AUSGANGSTEXT.
+++
Daraufhin begann im Frühjahr eine dreimonatige Befragung der Bevölkerung. In Umfragen, öffentlichen Informationsveranstaltungen und Debatten wurde ein Meinungsbild erhoben. Anfangs waren die Teilnehmer noch sehr skeptisch. Doch dann begann sich die Stimmung zu ändern. "Je mehr Informationen den Teilnehmern zur Verfügung standen, umso aufgeschlossener wurde die Mehrzahl von ihnen", heißt es im HFEA-Report. "Die Befragung hat ergeben, dass 61 Prozent der Befragten mit der Erzeugung von Hybrid-Embryos einverstanden sind, wenn es hilft, eine Krankheit zu verstehen", sagt Martin Rees, Präsident der Wissenschaftsakademie Royal Society. Nur ein Viertel der Befragten lehnte die Forschung zum Schluss ab.

Am meisten Unterstützung gibt es für die Arbeit mit sogenannten cytoplasmatischen Hybrid-Embryonen, bei denen, wie von den Forschern beantragt, menschliche Zellen mit zuvor vom eigenen Erbgut befreiten Eizellen von Tieren verschmolzen werden. Sie gelten als Alternative zu überzähligen menschlichen Embryonen, wie sie bei Reagenzglasbefruchtungen oftmals entstehen und zu Tausenden in den Gefrierfächern von Fruchtbarkeitskliniken lagern.

Weniger Zustimmung gibt es in der Bevölkerung für Hybride, die durch Befruchtung von tierischen Eizellen mit menschlichem Sperma oder menschlichen Eizellen mit tierischem Sperma entstehen. Arbeiten mit sogenannten Chimären - Embryonen, in denen menschliche und tierische Zellen zugleich vorkommen - werden ebenfalls abgelehnt.
+++
ANGABEN.
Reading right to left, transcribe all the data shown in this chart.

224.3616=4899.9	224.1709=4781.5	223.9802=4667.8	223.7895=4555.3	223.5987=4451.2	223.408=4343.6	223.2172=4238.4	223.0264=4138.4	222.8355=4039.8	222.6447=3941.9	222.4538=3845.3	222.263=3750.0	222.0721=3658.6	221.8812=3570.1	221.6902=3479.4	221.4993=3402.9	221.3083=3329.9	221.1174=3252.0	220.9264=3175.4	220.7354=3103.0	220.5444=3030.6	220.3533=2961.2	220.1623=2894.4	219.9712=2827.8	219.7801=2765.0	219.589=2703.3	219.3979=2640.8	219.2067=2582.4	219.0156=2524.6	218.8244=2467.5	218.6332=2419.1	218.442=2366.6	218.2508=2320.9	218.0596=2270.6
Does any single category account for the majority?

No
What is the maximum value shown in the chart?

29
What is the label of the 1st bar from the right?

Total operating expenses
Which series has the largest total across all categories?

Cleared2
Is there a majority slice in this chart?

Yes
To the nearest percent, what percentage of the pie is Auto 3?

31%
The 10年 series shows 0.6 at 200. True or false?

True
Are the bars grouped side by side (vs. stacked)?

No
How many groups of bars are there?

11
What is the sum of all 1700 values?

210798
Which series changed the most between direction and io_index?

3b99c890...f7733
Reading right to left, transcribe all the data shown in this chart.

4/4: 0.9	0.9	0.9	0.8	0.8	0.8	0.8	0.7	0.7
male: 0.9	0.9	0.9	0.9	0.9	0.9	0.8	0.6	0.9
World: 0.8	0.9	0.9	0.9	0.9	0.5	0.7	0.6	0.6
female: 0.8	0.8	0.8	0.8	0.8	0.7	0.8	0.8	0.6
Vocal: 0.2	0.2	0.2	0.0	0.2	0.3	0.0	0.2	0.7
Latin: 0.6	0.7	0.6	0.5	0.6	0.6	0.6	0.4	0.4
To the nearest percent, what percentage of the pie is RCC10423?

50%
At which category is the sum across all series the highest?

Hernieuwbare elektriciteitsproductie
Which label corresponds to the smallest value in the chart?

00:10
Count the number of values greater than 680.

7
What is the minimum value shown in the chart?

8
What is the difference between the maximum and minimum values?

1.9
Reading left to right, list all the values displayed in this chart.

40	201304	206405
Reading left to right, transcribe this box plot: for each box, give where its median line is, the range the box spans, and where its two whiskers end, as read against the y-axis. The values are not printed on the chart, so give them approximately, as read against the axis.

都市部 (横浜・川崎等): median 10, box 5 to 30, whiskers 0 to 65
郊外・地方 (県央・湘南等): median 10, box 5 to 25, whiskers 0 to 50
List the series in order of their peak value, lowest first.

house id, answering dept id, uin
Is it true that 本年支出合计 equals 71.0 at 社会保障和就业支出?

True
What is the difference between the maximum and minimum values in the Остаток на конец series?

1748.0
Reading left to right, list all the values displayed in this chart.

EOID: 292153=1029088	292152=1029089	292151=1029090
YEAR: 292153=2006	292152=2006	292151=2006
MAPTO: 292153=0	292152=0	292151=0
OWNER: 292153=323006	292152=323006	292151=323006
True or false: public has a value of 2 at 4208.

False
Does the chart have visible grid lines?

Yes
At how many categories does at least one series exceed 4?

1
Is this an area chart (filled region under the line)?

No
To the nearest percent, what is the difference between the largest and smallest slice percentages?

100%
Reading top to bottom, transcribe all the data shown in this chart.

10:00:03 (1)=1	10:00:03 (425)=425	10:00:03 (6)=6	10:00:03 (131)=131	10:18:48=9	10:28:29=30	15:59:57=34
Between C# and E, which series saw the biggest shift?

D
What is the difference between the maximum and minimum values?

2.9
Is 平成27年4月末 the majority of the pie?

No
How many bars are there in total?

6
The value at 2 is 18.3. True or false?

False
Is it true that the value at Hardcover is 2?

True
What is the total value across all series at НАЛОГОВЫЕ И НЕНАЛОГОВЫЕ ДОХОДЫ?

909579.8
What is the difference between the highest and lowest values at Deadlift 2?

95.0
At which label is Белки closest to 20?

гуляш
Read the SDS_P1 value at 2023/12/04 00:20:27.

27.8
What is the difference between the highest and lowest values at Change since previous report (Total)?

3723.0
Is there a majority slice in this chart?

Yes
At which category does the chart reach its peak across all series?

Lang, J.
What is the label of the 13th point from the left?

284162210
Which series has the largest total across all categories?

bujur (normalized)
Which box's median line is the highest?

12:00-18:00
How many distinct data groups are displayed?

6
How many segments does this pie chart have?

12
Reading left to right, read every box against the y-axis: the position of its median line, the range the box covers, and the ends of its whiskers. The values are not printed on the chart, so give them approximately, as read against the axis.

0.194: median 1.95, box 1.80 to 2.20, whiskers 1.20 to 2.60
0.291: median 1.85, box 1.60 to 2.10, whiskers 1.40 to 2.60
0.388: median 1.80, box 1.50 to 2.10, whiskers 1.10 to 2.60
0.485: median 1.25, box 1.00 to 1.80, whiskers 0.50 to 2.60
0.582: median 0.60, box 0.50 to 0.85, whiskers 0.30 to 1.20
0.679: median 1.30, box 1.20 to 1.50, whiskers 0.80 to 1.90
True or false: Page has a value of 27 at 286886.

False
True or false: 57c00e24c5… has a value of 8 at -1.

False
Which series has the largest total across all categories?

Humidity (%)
+++
ARBEITSAUFTRAG 1.
Entscheiden Sie für jede der Aussagen (a), (b) und (c), ob sie mit dem Ausgangstext übereinstimmt. Antworten Sie jeweils mit Ja oder Nein und zitieren Sie die entscheidenden Worte des Textes.
(a) Die Befragung der Bevölkerung dauerte drei Monate.
(b) Zum Schluss lehnte die Hälfte der Befragten die Forschung ab.
(c) Arbeiten mit Chimären finden in der Bevölkerung Zustimmung.
ARBEITSAUFTRAG 2. Drucken Sie aus dem Ausgangstext alles von „Am meisten Unterstützung“ bis hinunter zu „Gefrierfächern von Fruchtbarkeitskliniken lagern.“ wortgetreu ab.

LÖSUNG 1.
(a) Ja: „eine dreimonatige Befragung der Bevölkerung“
(b) Nein: „Nur ein Viertel der Befragten lehnte die Forschung zum Schluss ab.“
(c) Nein: „werden ebenfalls abgelehnt“

LÖSUNG 2.
Am meisten Unterstützung gibt es für die Arbeit mit sogenannten cytoplasmatischen Hybrid-Embryonen, bei denen, wie von den Forschern beantragt, menschliche Zellen mit zuvor vom eigenen Erbgut befreiten Eizellen von Tieren verschmolzen werden. Sie gelten als Alternative zu überzähligen menschlichen Embryonen, wie sie bei Reagenzglasbefruchtungen oftmals entstehen und zu Tausenden in den Gefrierfächern von Fruchtbarkeitskliniken lagern.